* Fragmento citado:
********************
El 5 de septiembre del año 2010, hace casi una década atrás, el cine chileno daba a luz «Post Mortem«, el tercer largometraje dirigido por el director nacional Pablo Larraín, luego de «Fuga» (2006) y «Tony Manero» (2008).
Ambientada en el periodo histórico de la dictadura militar, Larraín toma partido de las sensaciones que le provoca el periodo y transmite un cine frío, deshumano y retorcido; con una mirada crítica de nuestro pasado reciente.
El relato nos guía por ese Chile violento, polarizado y cargado de muerte, siguiendo los pasos de un protagonista inerte que logra deambular entre los cadáveres de la morgue donde labura. Sin objetivos claros, más que los de huir de su evidente soledad, el protagonista nos permite mirar y sentir a través de su mirada indiferente los horrores de su contexto. Su apática posición nos entrega a nosotros el juicio de los valores y las incontrolables emociones de un relato crudo y violento.
Una cámara inquieta y desajustada, un banda sonora que parece oculta entre temores, y una gama de colores desgastada. Entregan al relato una atmósfera cargada de incomodidad, representativa de la percepción subjetiva del realizador. En esa puesta en escena, las interpretaciones de Alfredo Castro y de Amparo Noguera funcionan como un correcto ejercicio de contraste narrativo y emocional. De esta forma, el simbolismo y la analogía del desenlace con el contexto histórico, terminan dando un cierre propicio a un relato que nunca tuvo atisbos de esperanza y que se hace tan necesario para nuestra sociedad de fácil olvido.
Post Mortem es un cine perenne, que no caduca, que no se olvida. Los que tuvimos la oportunidad de verla en su estreno en pantalla grande hace diez años, sabemos que tanto los diálogos, las actuaciones y sus potentes imágenes nos siguen acompañando hasta el hoy.
********************
* Lista de registros:

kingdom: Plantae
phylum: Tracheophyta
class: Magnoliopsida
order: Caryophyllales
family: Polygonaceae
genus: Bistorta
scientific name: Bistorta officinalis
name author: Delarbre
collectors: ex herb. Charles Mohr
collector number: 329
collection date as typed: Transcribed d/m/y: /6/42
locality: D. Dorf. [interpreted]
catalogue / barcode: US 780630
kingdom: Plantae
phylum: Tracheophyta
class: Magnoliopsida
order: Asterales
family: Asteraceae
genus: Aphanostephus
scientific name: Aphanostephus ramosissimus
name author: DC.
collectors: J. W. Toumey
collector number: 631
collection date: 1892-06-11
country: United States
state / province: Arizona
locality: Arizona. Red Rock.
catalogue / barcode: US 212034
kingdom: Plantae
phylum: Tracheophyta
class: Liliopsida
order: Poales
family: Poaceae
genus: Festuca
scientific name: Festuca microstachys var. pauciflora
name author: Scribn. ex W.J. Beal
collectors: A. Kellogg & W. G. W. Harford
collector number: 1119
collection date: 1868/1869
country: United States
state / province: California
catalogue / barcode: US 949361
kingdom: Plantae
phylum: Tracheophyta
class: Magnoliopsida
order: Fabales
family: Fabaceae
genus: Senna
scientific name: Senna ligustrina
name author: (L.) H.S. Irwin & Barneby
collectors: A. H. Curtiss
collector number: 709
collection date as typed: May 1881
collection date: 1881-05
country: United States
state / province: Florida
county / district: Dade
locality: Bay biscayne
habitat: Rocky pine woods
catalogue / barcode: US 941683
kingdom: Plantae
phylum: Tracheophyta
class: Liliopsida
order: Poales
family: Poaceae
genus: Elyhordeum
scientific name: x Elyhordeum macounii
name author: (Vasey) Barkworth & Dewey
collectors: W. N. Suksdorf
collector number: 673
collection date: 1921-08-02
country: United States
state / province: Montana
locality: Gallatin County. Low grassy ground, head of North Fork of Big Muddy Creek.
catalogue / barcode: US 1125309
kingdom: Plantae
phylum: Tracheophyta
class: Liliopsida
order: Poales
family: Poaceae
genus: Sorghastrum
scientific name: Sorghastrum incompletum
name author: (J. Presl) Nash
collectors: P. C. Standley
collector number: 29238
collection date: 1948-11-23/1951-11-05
********************
* Qué hacer: Devuelve íntegro y sin ninguna modificación el texto sobre la película «Post Mortem».

* Respuesta:
El 5 de septiembre del año 2010, hace casi una década atrás, el cine chileno daba a luz «Post Mortem«, el tercer largometraje dirigido por el director nacional Pablo Larraín, luego de «Fuga» (2006) y «Tony Manero» (2008).
Ambientada en el periodo histórico de la dictadura militar, Larraín toma partido de las sensaciones que le provoca el periodo y transmite un cine frío, deshumano y retorcido; con una mirada crítica de nuestro pasado reciente.
El relato nos guía por ese Chile violento, polarizado y cargado de muerte, siguiendo los pasos de un protagonista inerte que logra deambular entre los cadáveres de la morgue donde labura. Sin objetivos claros, más que los de huir de su evidente soledad, el protagonista nos permite mirar y sentir a través de su mirada indiferente los horrores de su contexto. Su apática posición nos entrega a nosotros el juicio de los valores y las incontrolables emociones de un relato crudo y violento.
Una cámara inquieta y desajustada, un banda sonora que parece oculta entre temores, y una gama de colores desgastada. Entregan al relato una atmósfera cargada de incomodidad, representativa de la percepción subjetiva del realizador. En esa puesta en escena, las interpretaciones de Alfredo Castro y de Amparo Noguera funcionan como un correcto ejercicio de contraste narrativo y emocional. De esta forma, el simbolismo y la analogía del desenlace con el contexto histórico, terminan dando un cierre propicio a un relato que nunca tuvo atisbos de esperanza y que se hace tan necesario para nuestra sociedad de fácil olvido.
Post Mortem es un cine perenne, que no caduca, que no se olvida. Los que tuvimos la oportunidad de verla en su estreno en pantalla grande hace diez años, sabemos que tanto los diálogos, las actuaciones y sus potentes imágenes nos siguen acompañando hasta el hoy.